Pete Souza has had two stints as White House photographer: 5½ years working for Ronald Reagan, then eight for Barack Obama. Talk about camera-ready bipartisanship. It’s working for Obama that’s the main concern of “The Way I See It.” The documentary opens Friday at the Kendall Square and several suburban theaters. It will also be broadcast Oct. 9 on MSNBC, which produced the film.
Souza, 65, was born in New Bedford and discovered photography as an undergraduate at Boston University. He went to Kansas for a master’s degree, worked for a couple of small papers there, then was hired by the Chicago Sun-Times. This led to that first White House job. Souza makes plain that while he didn’t share Reagan’s politics he liked and respected him. Which makes all the more striking his disgust with Donald Trump (we’ll get to that, the documentary certainly does).
At Nancy Reagan’s request, Souza was asked to be official photographer at her husband’s funeral. That’s hard to top as a vote of confidence. He was working for the Chicago Tribune at the time. When Obama was elected to the Senate, Souza was assigned to document his first year in office. The two men hit it off. “I wasn’t with him every day,” Souza recalls, “but I got to know him pretty well professionally.” Four years later, the offer came to work for Obama. “We’re going to have some fun,” the president-elect told him.
Fun may not have been quite the right word. “Imagine trying to take a sip of water from a fire hose that never shuts off,” Souza says of the job. “If you really want to document the presidency for history, you have to be there all time.” It’s hard to imagine a more demanding job — there’s no Camp David for the White House photographer — but it’s also hard to imagine a more exhilarating one. That exhilaration very much comes through in the documentary. Looking at the various photographs and film clips, we are there. Imagine what it was like for Souza, being there all the time.
“The most interesting part of my job was seeing him in all these different compartments of his life,” Souza says of Obama. We see those compartments: chief executive, politician, husband, father, national consoler, even basketball player and coach. Also matchmaker. There are many good anecdotes in “The Way I See It,” but the best may be how Obama “badgered” Souza — that’s how the photographer puts it — into marrying his longtime girlfriend. The wedding was held in the Rose Garden, with Obama officiating. No, Souza didn’t take the wedding photos.
Souza has become far better known since Obama left office. He’s had two best-selling books of his Obama photographs. More than that, his Instagram account has 2.3 million followers. Souza regularly posts photos from his Obama tenure in response to things Trump has said or done. This means he has not lacked for inspiration. Since leaving the White House," Souza says, “I made this conscious decision that I couldn’t not say something: that I couldn’t not speak out.”

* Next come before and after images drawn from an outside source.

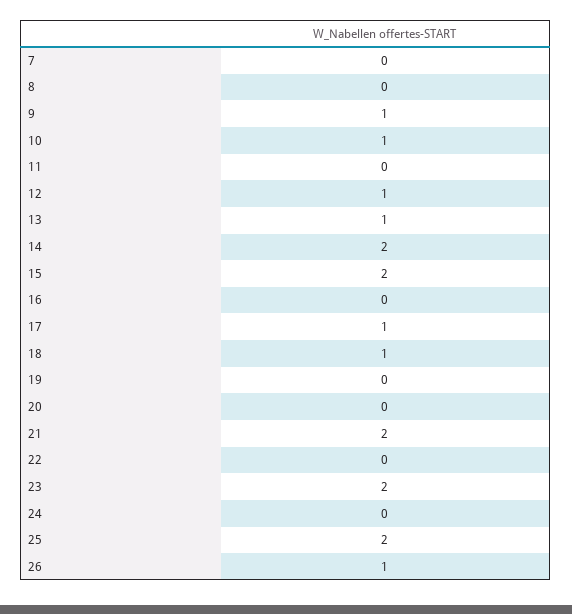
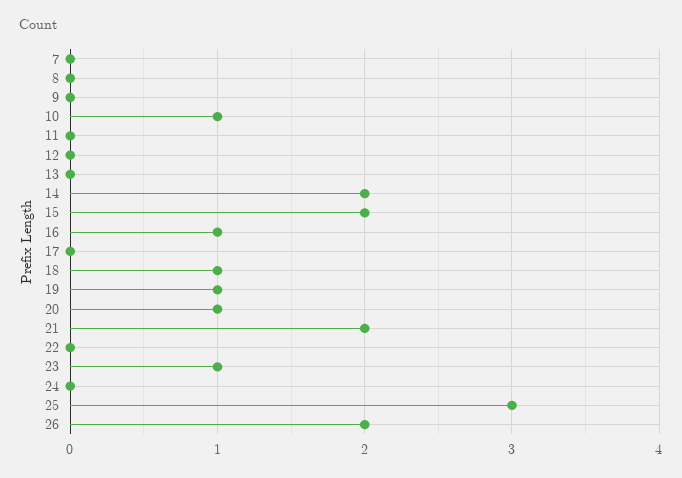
9: 1 -> 0
12: 1 -> 0
13: 1 -> 0
16: 0 -> 1
17: 1 -> 0
19: 0 -> 1
20: 0 -> 1
23: 2 -> 1
25: 2 -> 3
26: 1 -> 2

To describe the contrast between Obama and Trump — not just political, but moral, personal, intellectual, physical, and let’s not forget racial (Trump certainly doesn’t) — is . . . well, maybe the best place to begin is the now-famous Souza photograph of Obama bending down to let a 5-year-old touch his hair. Does Trump allow even Vladimir Putin to touch his hair? But precisely because the gulf between the two presidents is so vast, it becomes all too easy to belabor it. Which is what “The Way I See It” does. It doesn’t help that the documentary is about 20 minutes too long and pours on the musical score like too much syrup on too few pancakes.
“The Way I See It” begins with Souza telling a lecture audience that he’s going to be throwing some shade. (“Shade” is the title of one of his books.) So we can’t say we weren’t warned. But what’s best about the documentary is all that Obama sun. It’s hard to come by these days, even in retrospect. The shade, however, and what occasions it, is all too available.
THE WAY I SEE IT
Directed by Dawn Porter. At Kendall Square, suburbs. 101 minutes. PG-13.